There is another dimension to the benefits I received from the APN grant, stemming from the two trainings organized by the APN—one in field-based research methodology and the other as a writing up and research results dissemination workshop. These two workshops, conducted by resource persons from several distinguished universities, were very informative and gave me greater insight into the different debates and discourses related to peacebuilding research. This is now the third conference I’ve had the opportunity to participate in because of the APN as well. I presented a paper at a regional policy dialogue forum in Abuja, Nigeria, on transnational security issues, taking into consideration the role of two African Regional Economic Communities (RECs): ECOWAS and IGAD. I also presented a paper, drawing from the findings of my APN-supported project, at the African Studies Association (ASA) conference in Washington, DC in December last year.

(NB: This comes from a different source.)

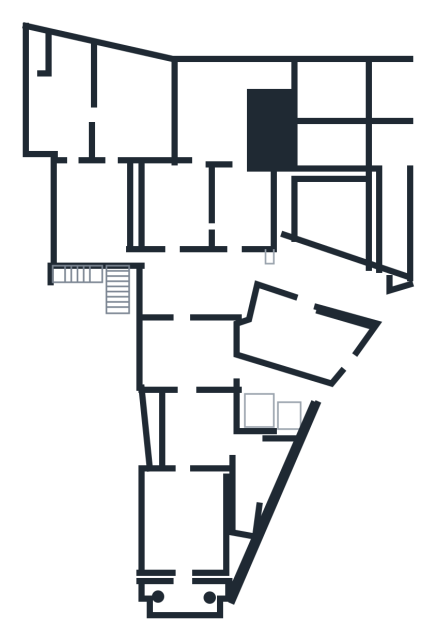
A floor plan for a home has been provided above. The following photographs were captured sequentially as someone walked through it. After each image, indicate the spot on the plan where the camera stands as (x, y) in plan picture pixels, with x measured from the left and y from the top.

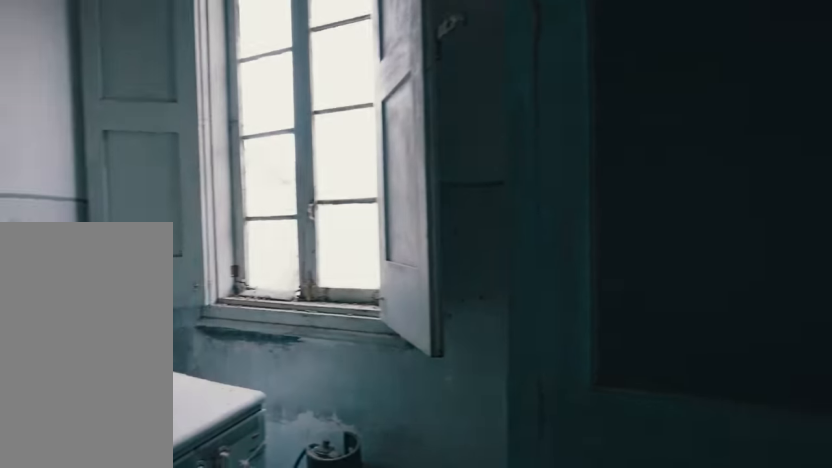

The current conference has also helped me, first to network with Chinese and other scholars and practitioners working on issues of African peace and security, and to present my paper and receive feedback from them.
 
It is important to point out that my engagement with the APN didn’t end with the end of the funding of my project; it has continued since then and that has actively helped me hone my research skills, develop my scholarship, and broaden my networks.
 
What advice would you give early-career researchers that might be considering applying for an APN research grant or otherwise looking to jumpstart their careers?
 
For those already engaged in research projects with the APN, the issue of dissemination is very important. We, particularly African researchers working on the issues of peacebuilding, conflict, and so on, should try to reflect African perspectives of peacebuilding and disseminate them through different platforms and mechanisms. Publication in international journals is one way to influence knowledge production, discourse, and debates in academia. Other ways are, if possible, publishing very short policy briefs and participating in conferences to disseminate our findings to broader audiences.
 
For those planning to apply for an APN grant—from my experience I would say the APN is really a very active program or network where African researchers can gain not only financial support for their research, but also networking opportunities and knowledge through the trainings and workshops. So I will say that this is a very important opportunity. Also, with relation to their choice of topics to research, it is critical to mainly focus on the very pressing issues in Africa—particularly those of peace, conflict, peacebuilding and so on—and if possible, to see areas which have rarely or never been emphasized in the dominant academic discourses and policy debates. Those are the areas we should focus on from an African perspective.
 
Absolutely. To close, could you tell us about what you’re currently researching? Anything you’re particularly excited about?
 
I have three or so active research projects right now. I have continued expanding my APN-supported project and am trying to develop it further into a book-length manuscript. The second project focuses on extractive industries in Ethiopia. This is an emerging area, particularly regarding mining, where there are different contestations between private, or even government-owned, companies and local communities over access and entitlement to the resources, environmental concerns, and so on, which of course relates to issues of conflict and peacebuilding. The third project is a book chapter contribution, which is also the reason for which I am now here, on the African perspective of Chinese engagement in peacebuilding practices in Africa. I am now planning to pursue research on how the regional and sub-regional African organizations perceive and partner with China in the area of peacebuilding, particularly in peacekeeping and Peace Support Operations.
 
That is certainly an important perspective to add to the manuscript and the broader conversation that we have been having. Thank you so much for being here and sharing your research.